In the last post, we learnt about win/win solutions. But to think of win/win solutions, one has to understand other’s point of view. How will you do that? How can you understand other’s point of view and make them understand yours? The answer is within the book, ‘The 7 Habits of Highly Effective People.’ The 5th habit of the book written by the author Stephen R. Covey, ‘seek first to understand, then to be understood.’ This habit is all about how to make your point clear to others, and for that, you have to understand their point of view first. So, let’s talk about this habit.
Are we really listening?
Imagine yourself in the conversation given below-
Doctor: Hey, what is the matter?
You: I don’t know my eyes are paining since last few days. Whenever I use….
Doctor: Oh! I get it, try using these spectacles (he gives you his own spectacles which he was using)
You tried it out, but no use.
You: Oh, this is terrible, I can’t even see properly.
Doctor: How come? These spectacles have helped me a lot when I was feeling sprain in my eyes. Try harder. Maybe you are not trying hard.
You: I am, but it is making me dizzy.
Doctor: It can’t be, you are not focusing. (This example is from the book ‘The 7 Habits of Highly Effective People.’)
Did you see the problem in this conversation? The doctor tried to help you with the solution which worked for him. These are called autobiographical responses. Responses we give according to our own autobiography.
When we are in conversation with others, most people do not listen with the intent to understand, they listen with the intent to reply, they are preparing themselves to speak. They are reading their own autobiography into other people’s lives.
When we listen to and try to read our own autobiography in another person’s life, we tend to respond in one of the four ways.
- We evaluate- We either agree or disagree.
- We probe- We ask questions from our own frame of reference.
- We advise- we give counsel based on our own experience.
- We interpret- We try to figure people out, to explain their motives, their behaviour, based on our own motives and behaviour.

┄┄┄┄┄┄

**AIM**
Reproduce the complete passage on Covey's fifth habit, "seek first to understand, then to be understood," word for word.

**DATA EXCERPTS**
┄┄┄┄┄┄

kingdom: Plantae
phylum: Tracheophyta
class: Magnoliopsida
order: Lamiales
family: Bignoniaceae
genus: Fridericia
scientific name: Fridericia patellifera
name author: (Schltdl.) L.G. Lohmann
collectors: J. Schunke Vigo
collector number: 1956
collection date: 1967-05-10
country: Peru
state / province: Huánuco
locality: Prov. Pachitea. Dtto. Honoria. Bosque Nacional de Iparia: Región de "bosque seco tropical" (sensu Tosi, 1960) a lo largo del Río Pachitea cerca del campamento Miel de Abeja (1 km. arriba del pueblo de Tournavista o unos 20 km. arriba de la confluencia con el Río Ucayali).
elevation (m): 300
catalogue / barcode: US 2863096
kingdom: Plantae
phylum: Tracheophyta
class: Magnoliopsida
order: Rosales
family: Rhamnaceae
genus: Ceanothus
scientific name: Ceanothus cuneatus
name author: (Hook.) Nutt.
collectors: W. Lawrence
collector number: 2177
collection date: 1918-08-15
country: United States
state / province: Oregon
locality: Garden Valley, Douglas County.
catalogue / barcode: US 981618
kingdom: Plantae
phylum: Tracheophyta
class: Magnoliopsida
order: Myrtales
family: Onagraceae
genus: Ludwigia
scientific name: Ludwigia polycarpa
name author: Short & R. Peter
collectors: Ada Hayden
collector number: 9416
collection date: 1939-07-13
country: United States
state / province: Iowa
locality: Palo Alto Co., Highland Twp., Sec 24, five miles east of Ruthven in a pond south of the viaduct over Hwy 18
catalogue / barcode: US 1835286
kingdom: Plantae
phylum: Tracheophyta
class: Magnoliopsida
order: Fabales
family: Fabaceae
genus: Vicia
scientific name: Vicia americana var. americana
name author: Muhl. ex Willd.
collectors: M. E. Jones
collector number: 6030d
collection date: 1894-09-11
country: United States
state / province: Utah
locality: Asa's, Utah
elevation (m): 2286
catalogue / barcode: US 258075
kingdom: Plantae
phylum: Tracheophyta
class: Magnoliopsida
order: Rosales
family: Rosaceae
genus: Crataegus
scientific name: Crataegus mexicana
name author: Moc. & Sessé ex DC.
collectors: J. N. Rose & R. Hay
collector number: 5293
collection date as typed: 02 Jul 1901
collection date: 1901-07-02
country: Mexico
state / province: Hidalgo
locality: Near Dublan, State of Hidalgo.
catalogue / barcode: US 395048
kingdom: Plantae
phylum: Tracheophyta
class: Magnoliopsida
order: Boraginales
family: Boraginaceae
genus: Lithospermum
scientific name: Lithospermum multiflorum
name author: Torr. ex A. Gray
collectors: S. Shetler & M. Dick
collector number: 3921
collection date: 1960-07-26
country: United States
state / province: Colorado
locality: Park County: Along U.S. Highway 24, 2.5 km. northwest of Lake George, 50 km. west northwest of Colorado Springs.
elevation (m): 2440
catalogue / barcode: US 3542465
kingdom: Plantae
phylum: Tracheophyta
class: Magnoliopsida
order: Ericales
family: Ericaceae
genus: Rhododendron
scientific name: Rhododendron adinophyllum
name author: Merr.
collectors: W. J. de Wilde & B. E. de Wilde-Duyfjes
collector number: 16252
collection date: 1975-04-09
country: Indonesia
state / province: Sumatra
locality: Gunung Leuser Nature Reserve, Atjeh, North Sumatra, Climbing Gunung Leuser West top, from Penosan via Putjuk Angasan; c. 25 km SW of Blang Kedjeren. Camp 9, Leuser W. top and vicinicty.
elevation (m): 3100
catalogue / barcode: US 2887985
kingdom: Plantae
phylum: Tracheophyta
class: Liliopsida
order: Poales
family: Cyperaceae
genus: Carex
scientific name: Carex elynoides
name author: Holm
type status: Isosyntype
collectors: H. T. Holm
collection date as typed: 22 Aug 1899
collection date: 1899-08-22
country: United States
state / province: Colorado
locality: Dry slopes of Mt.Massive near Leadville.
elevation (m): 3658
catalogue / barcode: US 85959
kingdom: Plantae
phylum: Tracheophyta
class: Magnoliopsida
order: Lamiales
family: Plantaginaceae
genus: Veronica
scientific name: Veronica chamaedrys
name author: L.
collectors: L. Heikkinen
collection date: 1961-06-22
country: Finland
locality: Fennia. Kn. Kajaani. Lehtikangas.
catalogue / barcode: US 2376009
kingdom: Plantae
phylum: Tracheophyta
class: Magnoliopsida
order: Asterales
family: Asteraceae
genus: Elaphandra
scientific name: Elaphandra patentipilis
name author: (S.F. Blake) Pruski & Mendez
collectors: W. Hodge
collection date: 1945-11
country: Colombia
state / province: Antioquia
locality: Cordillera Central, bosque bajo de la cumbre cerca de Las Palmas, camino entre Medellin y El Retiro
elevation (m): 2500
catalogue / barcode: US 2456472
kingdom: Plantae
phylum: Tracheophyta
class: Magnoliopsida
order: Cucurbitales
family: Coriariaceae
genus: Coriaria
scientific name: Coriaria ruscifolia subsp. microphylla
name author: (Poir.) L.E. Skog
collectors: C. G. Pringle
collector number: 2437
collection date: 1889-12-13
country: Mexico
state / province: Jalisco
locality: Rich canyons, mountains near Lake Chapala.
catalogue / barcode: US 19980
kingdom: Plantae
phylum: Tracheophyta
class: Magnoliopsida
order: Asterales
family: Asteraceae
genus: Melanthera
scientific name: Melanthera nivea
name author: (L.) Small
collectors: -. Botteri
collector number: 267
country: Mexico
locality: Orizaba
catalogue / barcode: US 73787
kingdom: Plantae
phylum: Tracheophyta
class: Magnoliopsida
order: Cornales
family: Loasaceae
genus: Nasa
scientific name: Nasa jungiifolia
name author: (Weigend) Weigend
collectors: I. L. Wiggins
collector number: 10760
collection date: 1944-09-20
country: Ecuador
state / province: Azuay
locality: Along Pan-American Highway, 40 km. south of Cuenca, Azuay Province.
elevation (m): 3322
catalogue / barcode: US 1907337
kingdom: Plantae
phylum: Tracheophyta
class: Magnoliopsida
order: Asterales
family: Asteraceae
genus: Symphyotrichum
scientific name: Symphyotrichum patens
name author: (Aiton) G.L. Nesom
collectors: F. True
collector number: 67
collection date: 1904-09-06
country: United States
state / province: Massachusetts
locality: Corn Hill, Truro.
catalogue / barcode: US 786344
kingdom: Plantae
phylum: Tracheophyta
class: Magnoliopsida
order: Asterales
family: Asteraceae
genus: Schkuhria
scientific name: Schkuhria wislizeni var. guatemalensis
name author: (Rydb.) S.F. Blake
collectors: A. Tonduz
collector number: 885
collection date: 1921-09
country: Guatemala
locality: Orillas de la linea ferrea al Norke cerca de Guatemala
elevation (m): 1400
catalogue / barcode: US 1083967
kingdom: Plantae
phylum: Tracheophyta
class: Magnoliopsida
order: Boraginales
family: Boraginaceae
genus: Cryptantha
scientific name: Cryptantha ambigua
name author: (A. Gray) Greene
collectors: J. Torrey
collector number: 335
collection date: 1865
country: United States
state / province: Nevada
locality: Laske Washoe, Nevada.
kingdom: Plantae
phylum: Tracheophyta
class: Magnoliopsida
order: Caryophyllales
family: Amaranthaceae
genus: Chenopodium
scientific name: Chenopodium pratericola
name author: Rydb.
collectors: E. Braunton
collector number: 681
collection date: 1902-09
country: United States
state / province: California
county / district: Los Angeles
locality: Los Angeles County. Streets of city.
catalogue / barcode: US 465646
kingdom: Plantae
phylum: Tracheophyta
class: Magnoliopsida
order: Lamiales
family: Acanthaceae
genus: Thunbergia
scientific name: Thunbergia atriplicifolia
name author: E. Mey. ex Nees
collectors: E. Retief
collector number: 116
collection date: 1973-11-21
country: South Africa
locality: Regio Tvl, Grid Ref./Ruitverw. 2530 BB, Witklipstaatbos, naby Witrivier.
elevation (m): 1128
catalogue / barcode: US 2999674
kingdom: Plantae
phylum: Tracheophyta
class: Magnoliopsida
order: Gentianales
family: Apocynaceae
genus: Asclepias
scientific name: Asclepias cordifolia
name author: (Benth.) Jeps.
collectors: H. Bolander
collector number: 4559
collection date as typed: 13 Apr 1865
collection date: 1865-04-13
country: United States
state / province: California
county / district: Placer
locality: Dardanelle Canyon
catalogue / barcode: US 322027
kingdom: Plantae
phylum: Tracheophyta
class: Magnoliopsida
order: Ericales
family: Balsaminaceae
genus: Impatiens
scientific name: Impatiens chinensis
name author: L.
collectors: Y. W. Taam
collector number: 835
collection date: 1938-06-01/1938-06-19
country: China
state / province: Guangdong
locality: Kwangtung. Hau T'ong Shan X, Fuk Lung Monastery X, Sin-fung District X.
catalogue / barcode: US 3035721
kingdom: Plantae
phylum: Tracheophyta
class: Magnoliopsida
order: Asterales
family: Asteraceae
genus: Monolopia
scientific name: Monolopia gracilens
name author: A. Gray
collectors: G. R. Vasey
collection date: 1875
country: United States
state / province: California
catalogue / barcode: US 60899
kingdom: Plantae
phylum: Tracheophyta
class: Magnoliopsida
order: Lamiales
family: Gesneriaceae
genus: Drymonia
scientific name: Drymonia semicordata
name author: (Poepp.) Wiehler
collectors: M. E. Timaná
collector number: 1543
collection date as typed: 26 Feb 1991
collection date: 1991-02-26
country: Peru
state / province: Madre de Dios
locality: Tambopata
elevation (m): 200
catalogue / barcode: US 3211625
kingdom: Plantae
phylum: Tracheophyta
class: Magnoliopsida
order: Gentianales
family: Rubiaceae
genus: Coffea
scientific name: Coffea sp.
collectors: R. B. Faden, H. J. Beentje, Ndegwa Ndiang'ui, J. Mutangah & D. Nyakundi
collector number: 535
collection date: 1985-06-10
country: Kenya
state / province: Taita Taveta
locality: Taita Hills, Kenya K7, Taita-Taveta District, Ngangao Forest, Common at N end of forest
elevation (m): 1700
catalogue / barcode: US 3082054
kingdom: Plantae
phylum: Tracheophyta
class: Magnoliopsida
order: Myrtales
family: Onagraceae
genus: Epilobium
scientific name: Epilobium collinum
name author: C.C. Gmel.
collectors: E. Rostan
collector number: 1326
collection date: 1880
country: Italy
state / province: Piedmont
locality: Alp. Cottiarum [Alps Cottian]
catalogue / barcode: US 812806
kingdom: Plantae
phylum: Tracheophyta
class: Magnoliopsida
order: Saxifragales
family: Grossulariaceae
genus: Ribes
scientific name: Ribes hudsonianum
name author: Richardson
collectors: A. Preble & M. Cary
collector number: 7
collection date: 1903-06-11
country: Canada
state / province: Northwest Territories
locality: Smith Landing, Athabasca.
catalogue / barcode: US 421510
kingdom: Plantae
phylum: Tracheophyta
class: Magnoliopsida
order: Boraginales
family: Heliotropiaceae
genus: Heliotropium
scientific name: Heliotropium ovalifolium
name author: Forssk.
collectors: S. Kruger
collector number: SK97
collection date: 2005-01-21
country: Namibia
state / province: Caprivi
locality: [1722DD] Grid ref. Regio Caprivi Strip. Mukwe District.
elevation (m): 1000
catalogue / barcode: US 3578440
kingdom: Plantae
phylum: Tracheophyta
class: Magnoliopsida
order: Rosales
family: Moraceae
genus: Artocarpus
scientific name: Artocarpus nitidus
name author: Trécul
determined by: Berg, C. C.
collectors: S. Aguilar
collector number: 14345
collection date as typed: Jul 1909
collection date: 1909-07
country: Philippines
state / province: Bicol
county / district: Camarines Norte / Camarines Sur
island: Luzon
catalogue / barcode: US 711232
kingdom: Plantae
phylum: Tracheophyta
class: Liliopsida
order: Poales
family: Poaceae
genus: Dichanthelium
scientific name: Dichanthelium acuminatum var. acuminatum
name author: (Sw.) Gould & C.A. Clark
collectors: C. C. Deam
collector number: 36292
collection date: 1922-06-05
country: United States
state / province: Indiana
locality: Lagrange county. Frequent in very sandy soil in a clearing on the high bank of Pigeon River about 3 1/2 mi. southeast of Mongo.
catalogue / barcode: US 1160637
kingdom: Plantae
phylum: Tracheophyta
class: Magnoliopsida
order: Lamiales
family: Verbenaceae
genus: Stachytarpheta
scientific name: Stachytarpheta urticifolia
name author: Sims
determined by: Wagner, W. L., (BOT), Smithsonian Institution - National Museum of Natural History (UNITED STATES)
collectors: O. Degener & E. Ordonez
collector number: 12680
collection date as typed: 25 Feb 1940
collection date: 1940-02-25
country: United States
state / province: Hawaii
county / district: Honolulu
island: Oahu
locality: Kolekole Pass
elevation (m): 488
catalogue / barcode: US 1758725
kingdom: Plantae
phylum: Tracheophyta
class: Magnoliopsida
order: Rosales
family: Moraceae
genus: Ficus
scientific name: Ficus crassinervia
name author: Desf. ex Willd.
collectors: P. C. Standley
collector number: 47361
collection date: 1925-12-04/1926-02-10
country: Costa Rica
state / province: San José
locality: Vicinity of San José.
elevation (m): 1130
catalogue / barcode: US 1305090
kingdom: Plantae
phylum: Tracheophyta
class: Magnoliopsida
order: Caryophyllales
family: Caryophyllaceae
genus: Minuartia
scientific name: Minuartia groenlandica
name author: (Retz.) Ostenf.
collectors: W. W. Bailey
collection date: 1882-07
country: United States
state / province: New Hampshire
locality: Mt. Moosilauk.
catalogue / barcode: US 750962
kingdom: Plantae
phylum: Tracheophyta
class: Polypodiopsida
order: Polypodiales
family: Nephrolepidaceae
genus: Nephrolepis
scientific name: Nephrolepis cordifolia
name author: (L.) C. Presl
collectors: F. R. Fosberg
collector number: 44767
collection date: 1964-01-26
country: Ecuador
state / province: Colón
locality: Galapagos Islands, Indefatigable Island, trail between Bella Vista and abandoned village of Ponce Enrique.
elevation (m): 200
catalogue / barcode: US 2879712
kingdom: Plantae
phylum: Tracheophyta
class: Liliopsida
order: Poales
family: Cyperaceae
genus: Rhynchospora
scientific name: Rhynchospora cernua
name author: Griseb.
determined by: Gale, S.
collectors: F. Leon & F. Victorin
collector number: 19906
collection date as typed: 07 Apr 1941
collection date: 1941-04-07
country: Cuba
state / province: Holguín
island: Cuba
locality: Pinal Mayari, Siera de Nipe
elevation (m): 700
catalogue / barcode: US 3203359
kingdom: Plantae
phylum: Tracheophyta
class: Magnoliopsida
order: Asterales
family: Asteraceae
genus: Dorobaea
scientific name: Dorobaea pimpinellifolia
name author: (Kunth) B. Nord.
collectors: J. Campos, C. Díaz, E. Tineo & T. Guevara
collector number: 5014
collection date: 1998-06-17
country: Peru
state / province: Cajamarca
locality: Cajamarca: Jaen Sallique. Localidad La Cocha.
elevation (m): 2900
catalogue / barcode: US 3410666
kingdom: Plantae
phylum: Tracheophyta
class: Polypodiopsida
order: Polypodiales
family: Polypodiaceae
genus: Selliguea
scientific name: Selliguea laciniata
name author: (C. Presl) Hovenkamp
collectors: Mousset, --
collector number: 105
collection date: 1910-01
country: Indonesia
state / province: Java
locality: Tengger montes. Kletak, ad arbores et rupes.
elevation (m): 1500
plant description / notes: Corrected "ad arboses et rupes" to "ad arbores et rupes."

┄┄┄┄┄┄

**EXERCISE OUTPUT**
In the last post, we learnt about win/win solutions. But to think of win/win solutions, one has to understand other’s point of view. How will you do that? How can you understand other’s point of view and make them understand yours? The answer is within the book, ‘The 7 Habits of Highly Effective People.’ The 5th habit of the book written by the author Stephen R. Covey, ‘seek first to understand, then to be understood.’ This habit is all about how to make your point clear to others, and for that, you have to understand their point of view first. So, let’s talk about this habit.
Are we really listening?
Imagine yourself in the conversation given below-
Doctor: Hey, what is the matter?
You: I don’t know my eyes are paining since last few days. Whenever I use….
Doctor: Oh! I get it, try using these spectacles (he gives you his own spectacles which he was using)
You tried it out, but no use.
You: Oh, this is terrible, I can’t even see properly.
Doctor: How come? These spectacles have helped me a lot when I was feeling sprain in my eyes. Try harder. Maybe you are not trying hard.
You: I am, but it is making me dizzy.
Doctor: It can’t be, you are not focusing. (This example is from the book ‘The 7 Habits of Highly Effective People.’)
Did you see the problem in this conversation? The doctor tried to help you with the solution which worked for him. These are called autobiographical responses. Responses we give according to our own autobiography.
When we are in conversation with others, most people do not listen with the intent to understand, they listen with the intent to reply, they are preparing themselves to speak. They are reading their own autobiography into other people’s lives.
When we listen to and try to read our own autobiography in another person’s life, we tend to respond in one of the four ways.
- We evaluate- We either agree or disagree.
- We probe- We ask questions from our own frame of reference.
- We advise- we give counsel based on our own experience.
- We interpret- We try to figure people out, to explain their motives, their behaviour, based on our own motives and behaviour.